### TEXT BLOCK
◇ ◇ ◇ ◇ ◇ ◇ ◇
## Module Title:	 Data Visualization Techniques  & Machine Learning for Business 
### Assessment Title: Integrated CA
### Lecturer Name:	 David McQuaid  & PhD Muhammad Iqbal
### Student Full Name & Student ID:	Natalia de Oliveira Rodrigues 2023112

### GitHub Repository: 
https://github.com/norodrigues111/Recommendation-System-and-Market-Basket-Analysis.git

### Dataset Source:
https://www.kaggle.com/datasets/rashikrahmanpritom/groceries-dataset-for-market-basket-analysismba

This academic project aims to delivery a critical analysis of the knowledge produced, in the course: Higher Diploma in Science in Data Analytics for Business at CCT College.

In [5]:
# Import required libraries
import pandas as pd
import seaborn as sns
import numpy as np
from numpy import asarray
import statistics as stats
import matplotlib.pyplot as plt
%matplotlib inline
sns.set(color_codes=True)
◇ ◇ ◇ ◇ ◇ ◇ ◇
### RECORDED INFORMATION
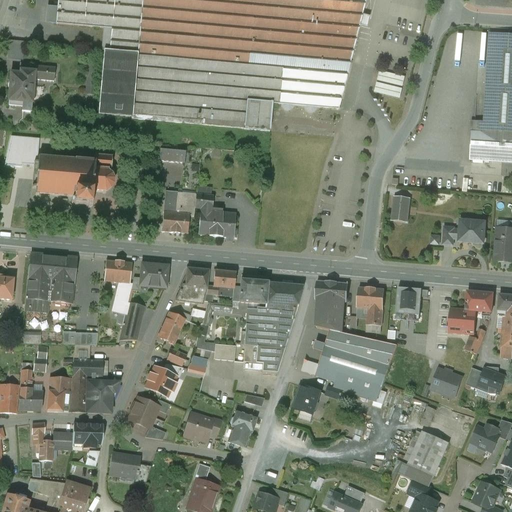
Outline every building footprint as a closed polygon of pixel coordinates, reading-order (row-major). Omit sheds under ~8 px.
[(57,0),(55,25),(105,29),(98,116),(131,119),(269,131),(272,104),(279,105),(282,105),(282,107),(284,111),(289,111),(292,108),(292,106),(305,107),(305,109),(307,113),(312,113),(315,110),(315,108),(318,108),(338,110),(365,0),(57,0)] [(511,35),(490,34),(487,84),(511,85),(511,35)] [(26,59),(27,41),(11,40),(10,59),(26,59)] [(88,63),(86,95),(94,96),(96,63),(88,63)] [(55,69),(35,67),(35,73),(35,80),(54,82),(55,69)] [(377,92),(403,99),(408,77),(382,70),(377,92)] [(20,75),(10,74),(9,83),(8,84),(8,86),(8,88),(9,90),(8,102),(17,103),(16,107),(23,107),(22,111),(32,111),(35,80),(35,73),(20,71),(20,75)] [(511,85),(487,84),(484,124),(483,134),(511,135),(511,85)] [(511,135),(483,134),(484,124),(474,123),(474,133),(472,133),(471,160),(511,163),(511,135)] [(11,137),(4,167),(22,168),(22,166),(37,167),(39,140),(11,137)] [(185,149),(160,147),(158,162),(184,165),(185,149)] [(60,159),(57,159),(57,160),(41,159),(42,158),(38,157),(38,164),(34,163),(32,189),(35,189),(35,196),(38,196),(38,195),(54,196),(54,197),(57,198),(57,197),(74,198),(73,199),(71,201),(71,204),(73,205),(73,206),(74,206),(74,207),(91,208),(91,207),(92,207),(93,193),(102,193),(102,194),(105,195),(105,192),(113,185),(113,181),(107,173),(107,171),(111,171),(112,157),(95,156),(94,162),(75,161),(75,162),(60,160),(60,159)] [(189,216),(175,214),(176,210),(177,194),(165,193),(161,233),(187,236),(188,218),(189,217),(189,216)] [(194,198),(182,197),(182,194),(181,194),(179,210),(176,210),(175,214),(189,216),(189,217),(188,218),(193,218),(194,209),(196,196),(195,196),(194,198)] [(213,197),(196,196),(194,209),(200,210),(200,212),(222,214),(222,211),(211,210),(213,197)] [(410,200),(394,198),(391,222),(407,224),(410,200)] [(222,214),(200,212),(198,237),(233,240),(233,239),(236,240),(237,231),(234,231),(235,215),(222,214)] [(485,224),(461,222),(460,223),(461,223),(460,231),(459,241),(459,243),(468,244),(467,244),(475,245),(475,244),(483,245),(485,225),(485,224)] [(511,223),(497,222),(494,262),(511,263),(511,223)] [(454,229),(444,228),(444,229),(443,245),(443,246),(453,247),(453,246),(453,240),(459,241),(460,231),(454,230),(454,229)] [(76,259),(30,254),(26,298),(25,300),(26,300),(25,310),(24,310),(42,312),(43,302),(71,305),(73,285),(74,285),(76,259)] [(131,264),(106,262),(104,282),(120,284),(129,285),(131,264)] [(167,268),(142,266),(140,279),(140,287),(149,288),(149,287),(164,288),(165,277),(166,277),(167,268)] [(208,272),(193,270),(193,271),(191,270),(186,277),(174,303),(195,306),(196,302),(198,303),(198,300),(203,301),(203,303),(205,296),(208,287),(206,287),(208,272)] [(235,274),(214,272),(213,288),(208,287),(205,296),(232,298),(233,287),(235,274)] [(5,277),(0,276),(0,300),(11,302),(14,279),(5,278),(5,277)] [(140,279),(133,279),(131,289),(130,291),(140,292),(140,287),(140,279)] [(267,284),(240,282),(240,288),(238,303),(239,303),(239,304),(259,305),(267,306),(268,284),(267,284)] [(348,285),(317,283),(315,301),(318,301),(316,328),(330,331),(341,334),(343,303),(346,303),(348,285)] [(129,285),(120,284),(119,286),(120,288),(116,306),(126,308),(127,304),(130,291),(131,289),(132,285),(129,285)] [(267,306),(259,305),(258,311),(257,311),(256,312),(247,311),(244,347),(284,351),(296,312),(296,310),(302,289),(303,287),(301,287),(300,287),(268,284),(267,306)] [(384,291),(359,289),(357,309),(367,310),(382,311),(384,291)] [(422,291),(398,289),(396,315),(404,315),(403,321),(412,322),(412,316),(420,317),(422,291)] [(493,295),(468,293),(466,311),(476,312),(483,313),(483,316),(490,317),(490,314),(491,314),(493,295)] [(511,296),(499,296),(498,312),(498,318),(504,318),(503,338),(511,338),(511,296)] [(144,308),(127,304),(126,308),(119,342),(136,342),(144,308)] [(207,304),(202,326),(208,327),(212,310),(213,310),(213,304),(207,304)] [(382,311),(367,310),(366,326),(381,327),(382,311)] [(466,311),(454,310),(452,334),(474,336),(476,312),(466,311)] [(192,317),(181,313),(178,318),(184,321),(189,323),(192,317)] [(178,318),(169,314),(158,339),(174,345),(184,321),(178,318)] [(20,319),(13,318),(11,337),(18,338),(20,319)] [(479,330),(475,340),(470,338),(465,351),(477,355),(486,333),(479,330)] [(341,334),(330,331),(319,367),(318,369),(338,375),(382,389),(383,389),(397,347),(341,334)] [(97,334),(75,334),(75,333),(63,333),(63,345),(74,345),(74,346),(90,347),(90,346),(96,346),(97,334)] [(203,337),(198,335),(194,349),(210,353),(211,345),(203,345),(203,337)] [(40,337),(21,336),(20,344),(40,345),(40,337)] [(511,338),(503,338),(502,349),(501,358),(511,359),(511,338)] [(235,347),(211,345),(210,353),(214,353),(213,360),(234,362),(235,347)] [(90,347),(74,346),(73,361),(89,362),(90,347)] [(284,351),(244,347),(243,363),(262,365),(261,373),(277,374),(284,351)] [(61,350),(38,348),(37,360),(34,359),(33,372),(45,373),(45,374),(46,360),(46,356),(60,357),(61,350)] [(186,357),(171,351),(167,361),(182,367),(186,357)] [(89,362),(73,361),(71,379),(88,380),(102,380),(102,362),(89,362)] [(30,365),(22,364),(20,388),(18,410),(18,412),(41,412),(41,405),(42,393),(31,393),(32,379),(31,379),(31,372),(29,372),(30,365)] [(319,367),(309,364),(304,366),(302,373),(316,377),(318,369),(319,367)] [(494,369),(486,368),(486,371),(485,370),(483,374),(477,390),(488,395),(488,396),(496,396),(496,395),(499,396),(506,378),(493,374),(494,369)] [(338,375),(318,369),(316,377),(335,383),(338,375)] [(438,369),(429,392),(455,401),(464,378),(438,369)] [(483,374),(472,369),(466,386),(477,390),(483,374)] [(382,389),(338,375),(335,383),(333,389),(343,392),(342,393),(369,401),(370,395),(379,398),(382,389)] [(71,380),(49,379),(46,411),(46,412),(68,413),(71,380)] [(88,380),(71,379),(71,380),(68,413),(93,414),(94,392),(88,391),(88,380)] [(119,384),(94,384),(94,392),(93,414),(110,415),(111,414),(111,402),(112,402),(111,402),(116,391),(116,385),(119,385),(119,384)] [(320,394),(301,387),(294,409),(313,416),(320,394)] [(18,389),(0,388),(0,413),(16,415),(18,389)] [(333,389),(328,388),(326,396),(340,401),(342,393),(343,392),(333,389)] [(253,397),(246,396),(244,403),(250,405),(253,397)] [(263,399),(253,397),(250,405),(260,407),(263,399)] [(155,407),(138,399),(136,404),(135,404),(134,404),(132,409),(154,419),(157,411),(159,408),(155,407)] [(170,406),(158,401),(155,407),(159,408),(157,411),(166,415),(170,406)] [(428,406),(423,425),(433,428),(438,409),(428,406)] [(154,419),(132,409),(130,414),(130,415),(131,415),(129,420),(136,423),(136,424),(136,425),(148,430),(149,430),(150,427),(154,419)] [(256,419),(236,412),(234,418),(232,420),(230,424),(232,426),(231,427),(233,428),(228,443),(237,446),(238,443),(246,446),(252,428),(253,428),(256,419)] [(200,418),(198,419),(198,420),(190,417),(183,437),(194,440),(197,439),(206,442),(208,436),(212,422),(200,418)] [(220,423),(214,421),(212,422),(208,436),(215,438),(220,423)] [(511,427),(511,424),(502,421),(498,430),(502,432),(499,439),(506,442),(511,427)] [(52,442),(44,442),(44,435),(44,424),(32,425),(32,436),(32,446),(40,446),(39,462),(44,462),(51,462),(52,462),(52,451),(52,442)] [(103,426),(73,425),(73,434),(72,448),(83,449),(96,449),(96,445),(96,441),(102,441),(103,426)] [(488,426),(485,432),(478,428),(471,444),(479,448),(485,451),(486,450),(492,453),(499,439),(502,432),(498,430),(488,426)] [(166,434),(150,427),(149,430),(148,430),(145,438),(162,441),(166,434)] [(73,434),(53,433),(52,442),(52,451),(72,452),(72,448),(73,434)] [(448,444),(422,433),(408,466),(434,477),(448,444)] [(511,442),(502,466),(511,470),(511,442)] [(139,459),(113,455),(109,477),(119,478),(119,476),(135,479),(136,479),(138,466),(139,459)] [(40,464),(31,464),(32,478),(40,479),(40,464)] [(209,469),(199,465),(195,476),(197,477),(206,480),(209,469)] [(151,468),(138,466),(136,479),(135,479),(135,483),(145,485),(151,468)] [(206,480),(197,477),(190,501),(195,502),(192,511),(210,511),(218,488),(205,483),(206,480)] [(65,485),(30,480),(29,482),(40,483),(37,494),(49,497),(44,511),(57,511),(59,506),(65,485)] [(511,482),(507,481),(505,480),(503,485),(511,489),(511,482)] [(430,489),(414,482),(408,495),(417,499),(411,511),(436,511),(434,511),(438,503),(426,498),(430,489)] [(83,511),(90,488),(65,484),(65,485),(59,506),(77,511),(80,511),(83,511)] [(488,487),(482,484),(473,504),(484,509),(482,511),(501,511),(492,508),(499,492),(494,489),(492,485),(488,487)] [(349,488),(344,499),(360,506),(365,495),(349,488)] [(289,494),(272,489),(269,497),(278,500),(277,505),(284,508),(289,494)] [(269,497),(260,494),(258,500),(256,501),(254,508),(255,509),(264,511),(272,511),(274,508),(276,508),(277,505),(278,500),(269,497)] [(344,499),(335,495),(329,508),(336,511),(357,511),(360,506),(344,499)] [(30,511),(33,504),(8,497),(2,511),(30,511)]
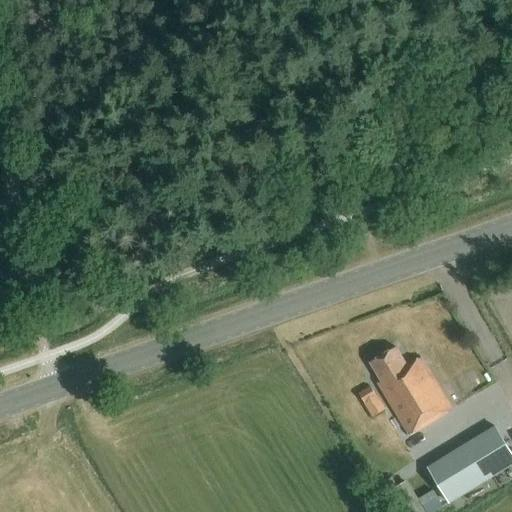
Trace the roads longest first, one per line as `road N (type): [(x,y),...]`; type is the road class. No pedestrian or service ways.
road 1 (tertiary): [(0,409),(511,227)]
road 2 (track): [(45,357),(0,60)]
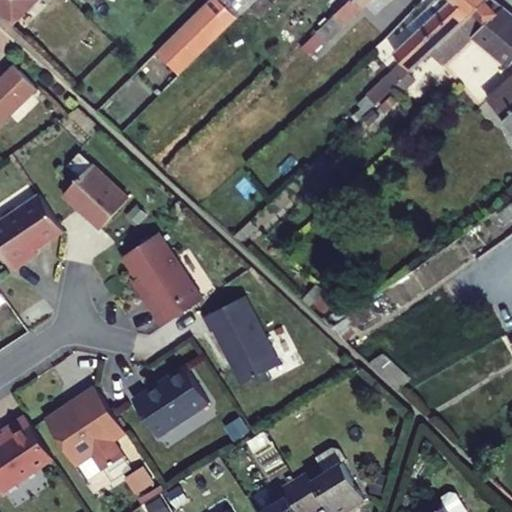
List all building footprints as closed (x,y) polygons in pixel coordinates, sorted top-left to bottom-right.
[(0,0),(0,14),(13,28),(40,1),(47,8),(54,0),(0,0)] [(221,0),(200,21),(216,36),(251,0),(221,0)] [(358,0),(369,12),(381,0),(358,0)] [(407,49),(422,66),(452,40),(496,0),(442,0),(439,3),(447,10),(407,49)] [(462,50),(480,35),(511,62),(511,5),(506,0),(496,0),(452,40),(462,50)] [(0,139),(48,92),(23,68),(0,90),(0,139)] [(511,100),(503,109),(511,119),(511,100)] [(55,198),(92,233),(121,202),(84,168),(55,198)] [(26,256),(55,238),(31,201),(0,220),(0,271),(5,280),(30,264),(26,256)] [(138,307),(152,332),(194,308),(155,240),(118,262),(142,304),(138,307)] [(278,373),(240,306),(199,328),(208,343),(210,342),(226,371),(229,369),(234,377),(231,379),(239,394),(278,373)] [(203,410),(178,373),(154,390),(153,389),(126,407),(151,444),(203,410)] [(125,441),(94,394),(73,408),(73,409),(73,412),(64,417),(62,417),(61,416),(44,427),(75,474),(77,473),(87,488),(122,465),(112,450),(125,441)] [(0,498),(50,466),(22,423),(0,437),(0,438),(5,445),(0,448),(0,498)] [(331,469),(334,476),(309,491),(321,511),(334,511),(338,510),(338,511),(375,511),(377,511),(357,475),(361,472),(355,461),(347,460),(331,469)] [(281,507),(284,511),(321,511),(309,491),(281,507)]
◇ ◇ ◇ ◇ ◇ ◇ ◇
### PROBLEMS TO SOLVE
A. In the market basket analysis notebook, which course and college is the project part of?
B. Carry on the market basket analysis notebook from its last line.

### ANSWERS TO THE EXERCISE
A. The Higher Diploma in Science in Data Analytics for Business at CCT College.

B.
import plotly.express as px
import ipywidgets as widgets
from ipywidgets import interact

import warnings
warnings.filterwarnings('ignore')

In [6]:
df = pd.read_csv('Groceries data.csv')

# Exploratory Data Analysis (EDA)

In [7]:
def glimpse(df):
    print(f'Observations: {df.shape[0]} rows \nAttributes: {df.shape[1]} columns')
    print("-" * 100)
    display(df.head())
    print("-" * 100)
    display(df.describe())
    print("-" * 100)
    display(f'Missing values: {df.isnull().sum().sum()}')
    print("-" * 100)
    display(df.info())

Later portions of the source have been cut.